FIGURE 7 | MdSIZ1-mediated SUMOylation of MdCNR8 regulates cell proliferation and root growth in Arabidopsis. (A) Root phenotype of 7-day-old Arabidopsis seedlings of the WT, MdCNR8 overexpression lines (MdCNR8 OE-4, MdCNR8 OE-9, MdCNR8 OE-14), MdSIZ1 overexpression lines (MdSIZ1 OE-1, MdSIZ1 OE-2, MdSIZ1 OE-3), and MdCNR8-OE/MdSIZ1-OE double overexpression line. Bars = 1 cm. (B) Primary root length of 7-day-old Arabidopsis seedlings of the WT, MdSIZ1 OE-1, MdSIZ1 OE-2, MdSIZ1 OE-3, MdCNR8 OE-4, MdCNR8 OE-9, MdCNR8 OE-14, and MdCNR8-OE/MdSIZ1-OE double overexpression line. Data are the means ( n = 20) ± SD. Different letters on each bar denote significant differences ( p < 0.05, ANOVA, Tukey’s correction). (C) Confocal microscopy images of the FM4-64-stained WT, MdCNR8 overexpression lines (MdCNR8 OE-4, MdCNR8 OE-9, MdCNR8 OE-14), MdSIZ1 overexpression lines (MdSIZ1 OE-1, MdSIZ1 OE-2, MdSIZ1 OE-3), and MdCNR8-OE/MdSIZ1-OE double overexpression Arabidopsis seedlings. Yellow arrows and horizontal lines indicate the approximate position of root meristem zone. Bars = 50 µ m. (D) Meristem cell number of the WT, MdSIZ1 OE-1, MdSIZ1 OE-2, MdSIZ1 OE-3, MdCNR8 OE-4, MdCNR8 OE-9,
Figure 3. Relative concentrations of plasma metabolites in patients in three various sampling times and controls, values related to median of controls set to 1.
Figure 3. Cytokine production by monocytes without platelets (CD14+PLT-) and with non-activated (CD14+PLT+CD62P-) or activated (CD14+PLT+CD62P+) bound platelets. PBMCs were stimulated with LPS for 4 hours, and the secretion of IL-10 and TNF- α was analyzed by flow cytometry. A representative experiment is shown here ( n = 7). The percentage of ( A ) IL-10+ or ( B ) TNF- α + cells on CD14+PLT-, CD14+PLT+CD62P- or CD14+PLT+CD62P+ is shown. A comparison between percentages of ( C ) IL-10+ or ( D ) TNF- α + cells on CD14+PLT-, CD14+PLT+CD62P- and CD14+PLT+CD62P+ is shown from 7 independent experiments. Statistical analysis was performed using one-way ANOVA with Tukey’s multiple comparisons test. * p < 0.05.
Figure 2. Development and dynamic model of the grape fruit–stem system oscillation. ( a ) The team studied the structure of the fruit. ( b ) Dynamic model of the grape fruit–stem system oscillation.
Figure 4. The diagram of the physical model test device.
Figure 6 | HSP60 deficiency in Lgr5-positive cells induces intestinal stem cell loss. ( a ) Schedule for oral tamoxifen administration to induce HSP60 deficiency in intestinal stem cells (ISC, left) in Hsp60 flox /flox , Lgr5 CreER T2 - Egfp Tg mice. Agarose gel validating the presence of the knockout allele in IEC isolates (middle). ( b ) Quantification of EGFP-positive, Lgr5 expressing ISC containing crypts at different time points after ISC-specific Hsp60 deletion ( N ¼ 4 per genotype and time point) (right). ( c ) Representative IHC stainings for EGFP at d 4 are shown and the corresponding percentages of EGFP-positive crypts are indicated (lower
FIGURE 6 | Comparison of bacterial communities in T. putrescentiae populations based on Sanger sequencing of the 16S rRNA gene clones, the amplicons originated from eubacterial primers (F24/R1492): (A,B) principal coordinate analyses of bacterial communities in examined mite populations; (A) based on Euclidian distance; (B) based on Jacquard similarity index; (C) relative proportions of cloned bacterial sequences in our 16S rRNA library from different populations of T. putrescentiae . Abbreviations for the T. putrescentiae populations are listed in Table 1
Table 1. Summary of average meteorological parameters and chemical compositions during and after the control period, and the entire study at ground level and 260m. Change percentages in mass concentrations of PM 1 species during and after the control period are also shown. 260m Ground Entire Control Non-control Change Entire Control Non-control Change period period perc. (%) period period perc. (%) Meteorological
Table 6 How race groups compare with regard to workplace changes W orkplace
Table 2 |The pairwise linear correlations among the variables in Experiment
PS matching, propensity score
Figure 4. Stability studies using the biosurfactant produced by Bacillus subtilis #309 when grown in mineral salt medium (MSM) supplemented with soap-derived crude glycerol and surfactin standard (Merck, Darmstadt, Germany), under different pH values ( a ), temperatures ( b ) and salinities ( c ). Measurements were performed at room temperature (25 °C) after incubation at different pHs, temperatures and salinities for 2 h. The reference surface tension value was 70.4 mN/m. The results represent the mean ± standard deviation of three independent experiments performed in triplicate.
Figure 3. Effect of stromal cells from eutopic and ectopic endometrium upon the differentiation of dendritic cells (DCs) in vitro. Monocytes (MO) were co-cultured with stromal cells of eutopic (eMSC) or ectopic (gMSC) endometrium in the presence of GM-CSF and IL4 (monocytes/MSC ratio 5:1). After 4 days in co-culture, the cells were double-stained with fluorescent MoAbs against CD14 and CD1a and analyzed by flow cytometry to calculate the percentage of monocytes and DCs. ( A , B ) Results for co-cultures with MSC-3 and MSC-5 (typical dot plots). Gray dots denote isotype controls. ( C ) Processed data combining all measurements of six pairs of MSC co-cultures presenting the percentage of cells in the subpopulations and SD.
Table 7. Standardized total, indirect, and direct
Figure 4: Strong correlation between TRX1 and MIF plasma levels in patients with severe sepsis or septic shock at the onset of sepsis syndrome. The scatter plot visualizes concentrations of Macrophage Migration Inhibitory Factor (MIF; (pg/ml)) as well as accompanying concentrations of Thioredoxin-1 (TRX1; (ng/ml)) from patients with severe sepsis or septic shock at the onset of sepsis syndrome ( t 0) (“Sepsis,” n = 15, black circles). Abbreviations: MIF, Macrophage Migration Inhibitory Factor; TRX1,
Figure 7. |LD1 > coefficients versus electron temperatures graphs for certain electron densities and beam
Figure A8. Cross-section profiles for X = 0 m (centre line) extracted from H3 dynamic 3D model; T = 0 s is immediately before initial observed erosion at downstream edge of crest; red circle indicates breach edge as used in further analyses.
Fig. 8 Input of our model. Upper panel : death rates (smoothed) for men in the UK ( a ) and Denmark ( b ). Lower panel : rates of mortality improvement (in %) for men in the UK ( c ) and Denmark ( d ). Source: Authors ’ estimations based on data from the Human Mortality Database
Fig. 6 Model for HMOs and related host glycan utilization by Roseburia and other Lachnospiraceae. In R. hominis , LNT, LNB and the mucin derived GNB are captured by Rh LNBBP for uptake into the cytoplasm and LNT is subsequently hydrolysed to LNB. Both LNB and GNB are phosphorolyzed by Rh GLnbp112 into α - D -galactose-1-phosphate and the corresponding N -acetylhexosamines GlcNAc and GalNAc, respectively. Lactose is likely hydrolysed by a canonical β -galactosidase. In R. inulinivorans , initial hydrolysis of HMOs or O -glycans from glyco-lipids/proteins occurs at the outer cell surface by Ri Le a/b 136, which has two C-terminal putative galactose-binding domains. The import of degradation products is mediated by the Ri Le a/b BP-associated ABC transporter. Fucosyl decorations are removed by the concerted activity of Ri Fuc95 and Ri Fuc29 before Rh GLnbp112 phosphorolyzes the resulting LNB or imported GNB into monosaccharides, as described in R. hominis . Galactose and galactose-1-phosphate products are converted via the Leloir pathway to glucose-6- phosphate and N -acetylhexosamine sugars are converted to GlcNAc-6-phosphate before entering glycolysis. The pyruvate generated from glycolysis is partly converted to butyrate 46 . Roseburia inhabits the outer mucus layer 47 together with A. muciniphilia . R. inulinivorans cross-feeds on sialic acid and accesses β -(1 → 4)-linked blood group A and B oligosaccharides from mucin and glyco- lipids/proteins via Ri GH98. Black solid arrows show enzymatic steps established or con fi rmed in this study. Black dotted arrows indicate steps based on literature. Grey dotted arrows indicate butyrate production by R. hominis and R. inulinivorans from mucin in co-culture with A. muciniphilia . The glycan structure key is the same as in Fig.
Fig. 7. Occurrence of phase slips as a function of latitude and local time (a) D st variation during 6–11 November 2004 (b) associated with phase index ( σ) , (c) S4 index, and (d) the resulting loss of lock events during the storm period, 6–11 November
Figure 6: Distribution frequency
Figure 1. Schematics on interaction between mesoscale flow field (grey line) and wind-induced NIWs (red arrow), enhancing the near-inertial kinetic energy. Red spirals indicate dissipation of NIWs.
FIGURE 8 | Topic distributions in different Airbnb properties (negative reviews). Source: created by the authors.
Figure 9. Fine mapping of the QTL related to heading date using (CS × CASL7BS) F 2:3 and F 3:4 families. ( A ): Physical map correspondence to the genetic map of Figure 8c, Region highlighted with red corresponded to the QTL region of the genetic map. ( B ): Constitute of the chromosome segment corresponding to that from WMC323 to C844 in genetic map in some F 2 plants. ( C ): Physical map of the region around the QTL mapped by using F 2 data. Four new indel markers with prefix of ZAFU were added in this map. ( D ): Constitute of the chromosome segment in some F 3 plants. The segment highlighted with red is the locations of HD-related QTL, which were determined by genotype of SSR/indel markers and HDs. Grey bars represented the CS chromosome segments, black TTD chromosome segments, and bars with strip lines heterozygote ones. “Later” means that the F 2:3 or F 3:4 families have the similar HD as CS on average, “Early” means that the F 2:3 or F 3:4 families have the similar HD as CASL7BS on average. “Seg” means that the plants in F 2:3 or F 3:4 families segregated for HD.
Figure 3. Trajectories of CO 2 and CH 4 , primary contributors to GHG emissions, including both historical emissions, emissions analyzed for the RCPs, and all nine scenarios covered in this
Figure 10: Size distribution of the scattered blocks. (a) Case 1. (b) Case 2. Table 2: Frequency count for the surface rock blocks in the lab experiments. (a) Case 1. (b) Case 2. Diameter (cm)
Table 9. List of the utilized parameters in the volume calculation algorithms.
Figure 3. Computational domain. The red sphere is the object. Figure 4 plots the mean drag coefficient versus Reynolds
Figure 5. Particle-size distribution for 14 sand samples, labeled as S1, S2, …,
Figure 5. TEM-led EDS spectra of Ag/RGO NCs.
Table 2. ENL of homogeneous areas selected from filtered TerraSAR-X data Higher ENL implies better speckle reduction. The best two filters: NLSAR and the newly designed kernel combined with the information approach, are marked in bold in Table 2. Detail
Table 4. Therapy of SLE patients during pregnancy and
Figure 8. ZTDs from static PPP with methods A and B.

* * *

◆ What you are asked to do
Using the records above, set down exactly the lines from the one with "Figure 6: Distribution frequency" through the one with "FIGURE 8 | Topic", inclusive, and nothing more.

◆ Output below
Figure 6: Distribution frequency
Figure 1. Schematics on interaction between mesoscale flow field (grey line) and wind-induced NIWs (red arrow), enhancing the near-inertial kinetic energy. Red spirals indicate dissipation of NIWs.
FIGURE 8 | Topic distributions in different Airbnb properties (negative reviews). Source: created by the authors.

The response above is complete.